Is the hero’s journey overplayed?
When it comes to reading or writing any sort of story with a main character, “the hero’s journey” inevitably comes up as a way to outline and guide the story. A theme popularized by Joseph Campbell, it’s a standard outline of a journey that seems to transcend any individual story, playing out in literary works from all ages, from The Odyssey to Star Wars.
The 3-act sequence follows the same arc: a person comfortable at home is called on an adventure by more powerful forces that stretches them to their limits, finally to accomplish an objective and return home a changed person.
With that broad story structure followed so many times before, why do it again? If you are looking to write an original story, why follow the same formula people are used to?
Familiarity with Options
When Joseph Campbell laid out the formula for the Hero’s Journey, it had 17 parts divided into 3 acts. Not all stories have all 17 parts, but most other models of the journey include the same 3 acts broken out into a similar structure.
Though the underlying structure may be the same as other stories, the fact that there are so many parts to it, spread out across hundreds of pages, means there is still tons of room for variety within the structure. Each of your 17 parts could have a twist, leading to millions of combinations of outcomes within your story. That’s why, even with so many stories following the Journey, every one of them can still feel unique.

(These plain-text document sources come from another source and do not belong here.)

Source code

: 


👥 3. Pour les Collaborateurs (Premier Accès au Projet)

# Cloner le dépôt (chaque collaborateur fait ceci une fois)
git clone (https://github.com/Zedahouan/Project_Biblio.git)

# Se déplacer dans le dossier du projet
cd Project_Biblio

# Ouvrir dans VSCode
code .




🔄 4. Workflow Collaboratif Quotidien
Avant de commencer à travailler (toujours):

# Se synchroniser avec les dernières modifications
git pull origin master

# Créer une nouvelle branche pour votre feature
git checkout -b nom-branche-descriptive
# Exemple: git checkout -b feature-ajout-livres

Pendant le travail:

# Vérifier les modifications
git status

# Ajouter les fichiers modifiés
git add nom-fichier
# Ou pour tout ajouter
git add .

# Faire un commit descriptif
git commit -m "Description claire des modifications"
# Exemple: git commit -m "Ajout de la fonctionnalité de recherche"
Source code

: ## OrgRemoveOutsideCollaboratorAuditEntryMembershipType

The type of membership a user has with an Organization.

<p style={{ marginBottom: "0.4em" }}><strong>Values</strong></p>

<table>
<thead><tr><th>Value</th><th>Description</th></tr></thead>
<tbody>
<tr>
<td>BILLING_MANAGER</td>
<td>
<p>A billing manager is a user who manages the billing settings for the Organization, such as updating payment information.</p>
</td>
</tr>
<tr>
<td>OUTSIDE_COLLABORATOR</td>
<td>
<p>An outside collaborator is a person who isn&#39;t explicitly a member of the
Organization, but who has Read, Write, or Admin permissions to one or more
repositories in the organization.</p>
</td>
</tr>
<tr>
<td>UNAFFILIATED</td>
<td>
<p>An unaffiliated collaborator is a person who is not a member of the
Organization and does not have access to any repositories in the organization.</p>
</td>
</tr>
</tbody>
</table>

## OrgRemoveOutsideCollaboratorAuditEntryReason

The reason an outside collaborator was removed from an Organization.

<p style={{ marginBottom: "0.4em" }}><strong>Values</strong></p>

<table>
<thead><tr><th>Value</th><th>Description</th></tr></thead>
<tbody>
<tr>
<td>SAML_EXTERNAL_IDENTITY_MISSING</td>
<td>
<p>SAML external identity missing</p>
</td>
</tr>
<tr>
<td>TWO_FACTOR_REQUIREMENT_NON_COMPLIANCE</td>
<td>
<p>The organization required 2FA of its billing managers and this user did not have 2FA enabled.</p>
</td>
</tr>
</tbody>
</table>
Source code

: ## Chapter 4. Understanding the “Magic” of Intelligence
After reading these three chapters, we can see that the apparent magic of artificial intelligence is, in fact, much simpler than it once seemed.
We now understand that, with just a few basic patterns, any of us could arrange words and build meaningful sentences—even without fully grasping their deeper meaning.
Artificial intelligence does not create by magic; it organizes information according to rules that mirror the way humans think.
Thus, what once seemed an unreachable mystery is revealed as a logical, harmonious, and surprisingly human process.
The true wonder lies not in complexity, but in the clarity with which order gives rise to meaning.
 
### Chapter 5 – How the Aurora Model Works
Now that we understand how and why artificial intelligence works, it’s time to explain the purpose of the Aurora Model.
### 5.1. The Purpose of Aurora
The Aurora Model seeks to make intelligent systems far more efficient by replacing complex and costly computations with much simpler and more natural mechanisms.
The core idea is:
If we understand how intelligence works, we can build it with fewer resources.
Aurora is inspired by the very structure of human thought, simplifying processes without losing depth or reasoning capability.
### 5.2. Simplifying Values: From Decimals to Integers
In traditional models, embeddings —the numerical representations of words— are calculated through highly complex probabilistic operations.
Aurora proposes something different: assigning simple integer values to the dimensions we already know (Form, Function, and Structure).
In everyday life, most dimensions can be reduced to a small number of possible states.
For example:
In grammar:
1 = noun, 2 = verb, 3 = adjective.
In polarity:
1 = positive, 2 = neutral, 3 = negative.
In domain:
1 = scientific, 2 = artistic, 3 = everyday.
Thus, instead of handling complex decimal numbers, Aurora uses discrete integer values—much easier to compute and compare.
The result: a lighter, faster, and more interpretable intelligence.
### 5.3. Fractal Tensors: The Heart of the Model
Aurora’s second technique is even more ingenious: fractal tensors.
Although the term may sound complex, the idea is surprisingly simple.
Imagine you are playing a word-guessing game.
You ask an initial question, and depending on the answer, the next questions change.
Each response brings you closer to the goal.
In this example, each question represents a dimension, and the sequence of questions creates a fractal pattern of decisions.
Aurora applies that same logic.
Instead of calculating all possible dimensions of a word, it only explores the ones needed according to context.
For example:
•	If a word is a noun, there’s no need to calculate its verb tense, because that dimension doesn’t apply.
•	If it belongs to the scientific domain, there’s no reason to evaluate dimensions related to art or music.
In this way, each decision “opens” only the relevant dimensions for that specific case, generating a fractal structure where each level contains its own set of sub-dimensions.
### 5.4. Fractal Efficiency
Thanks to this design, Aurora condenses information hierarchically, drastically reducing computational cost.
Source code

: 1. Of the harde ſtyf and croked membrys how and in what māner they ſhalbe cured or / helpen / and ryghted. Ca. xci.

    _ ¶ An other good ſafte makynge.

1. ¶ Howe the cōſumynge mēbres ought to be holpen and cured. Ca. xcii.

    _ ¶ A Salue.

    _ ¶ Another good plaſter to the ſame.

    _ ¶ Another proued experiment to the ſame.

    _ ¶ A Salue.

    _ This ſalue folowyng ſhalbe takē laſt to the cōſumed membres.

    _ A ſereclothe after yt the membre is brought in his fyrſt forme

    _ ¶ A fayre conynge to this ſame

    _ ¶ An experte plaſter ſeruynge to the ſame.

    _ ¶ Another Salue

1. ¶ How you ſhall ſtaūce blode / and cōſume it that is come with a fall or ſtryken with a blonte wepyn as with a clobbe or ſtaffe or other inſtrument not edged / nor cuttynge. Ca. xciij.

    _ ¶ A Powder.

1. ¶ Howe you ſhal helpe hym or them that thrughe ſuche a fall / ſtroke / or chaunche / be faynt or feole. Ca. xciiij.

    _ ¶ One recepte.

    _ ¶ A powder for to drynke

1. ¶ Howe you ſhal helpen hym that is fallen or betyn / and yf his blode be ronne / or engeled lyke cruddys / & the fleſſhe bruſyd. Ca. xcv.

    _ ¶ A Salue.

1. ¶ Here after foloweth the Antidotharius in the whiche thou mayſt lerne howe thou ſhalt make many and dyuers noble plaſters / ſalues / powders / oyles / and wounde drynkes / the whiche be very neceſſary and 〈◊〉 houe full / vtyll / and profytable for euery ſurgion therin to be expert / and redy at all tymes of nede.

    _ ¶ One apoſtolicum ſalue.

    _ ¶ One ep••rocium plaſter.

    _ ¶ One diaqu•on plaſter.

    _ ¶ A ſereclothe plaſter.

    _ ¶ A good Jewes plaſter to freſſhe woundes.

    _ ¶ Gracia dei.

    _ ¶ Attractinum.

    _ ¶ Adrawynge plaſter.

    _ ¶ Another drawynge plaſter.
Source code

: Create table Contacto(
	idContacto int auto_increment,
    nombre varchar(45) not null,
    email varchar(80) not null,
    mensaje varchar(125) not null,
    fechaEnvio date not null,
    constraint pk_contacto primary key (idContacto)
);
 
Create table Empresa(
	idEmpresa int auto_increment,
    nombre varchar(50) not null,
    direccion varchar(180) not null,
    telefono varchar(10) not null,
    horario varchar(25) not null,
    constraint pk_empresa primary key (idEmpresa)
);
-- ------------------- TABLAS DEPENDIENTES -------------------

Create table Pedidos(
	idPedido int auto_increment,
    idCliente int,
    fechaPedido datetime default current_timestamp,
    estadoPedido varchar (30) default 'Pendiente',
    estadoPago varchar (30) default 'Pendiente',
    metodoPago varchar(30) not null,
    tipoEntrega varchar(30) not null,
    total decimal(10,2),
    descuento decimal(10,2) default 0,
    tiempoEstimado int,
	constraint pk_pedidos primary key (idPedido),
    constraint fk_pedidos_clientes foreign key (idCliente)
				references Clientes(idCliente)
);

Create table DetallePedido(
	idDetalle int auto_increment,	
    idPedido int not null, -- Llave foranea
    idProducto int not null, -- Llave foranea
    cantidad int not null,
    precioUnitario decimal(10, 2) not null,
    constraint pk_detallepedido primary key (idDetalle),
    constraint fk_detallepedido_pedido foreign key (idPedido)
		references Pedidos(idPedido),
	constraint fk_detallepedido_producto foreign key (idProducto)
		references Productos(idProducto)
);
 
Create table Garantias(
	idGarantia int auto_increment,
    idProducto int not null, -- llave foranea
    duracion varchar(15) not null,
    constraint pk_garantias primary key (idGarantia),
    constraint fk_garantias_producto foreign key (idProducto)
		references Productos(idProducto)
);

People like surprises, but if your story is nothing but constant surprise upon surprise twist, the reader won’t be able to follow along for very long. Things do need to be predictable up to a certain point.
Readers need to be on the journey too, invested in the outcome, and empowered to solve the objectives along with the hero. A “satisfying conclusion” for a reader is one that solves the story’s main problems and ties up the loose ends, which the Hero’s Journey structure almost always does.
What happens in the middle of the journey is where you can be unique.
It Works for a Reason
A good question to ask is, why are so many people in the world, regardless of location or time, drawn into a Hero’s Journey outline?
The best answer is: Everyone wants to be on the journey.
Most people see their lives now as the beginning of the Hero’s Journey story, living a normal life in a plain environment. But, deep down, what if there was something more out there you could have…
What if you didn’t have any fear of traveling to the unfamiliar? What if you didn’t have a choice but to leave behind the things that aren’t really satisfying to pursue a different kind of life? What if a mentor or a god gave you a new purpose in life and the tools to accomplish it?
The opening of a Hero’s Journey is a desirable way to hook your readers in the opening scenes before exposing them to the chaos of the later story. I never personally could relate to a story about throwing a ring in a volcano across the continent, or defeating a galactic emperor.
But the thought of an old wizard or a master Jedi showing up and giving me a mission, that would be interesting to think about…
It’s that kind of opening that gets the reader invested in the rest of the journey.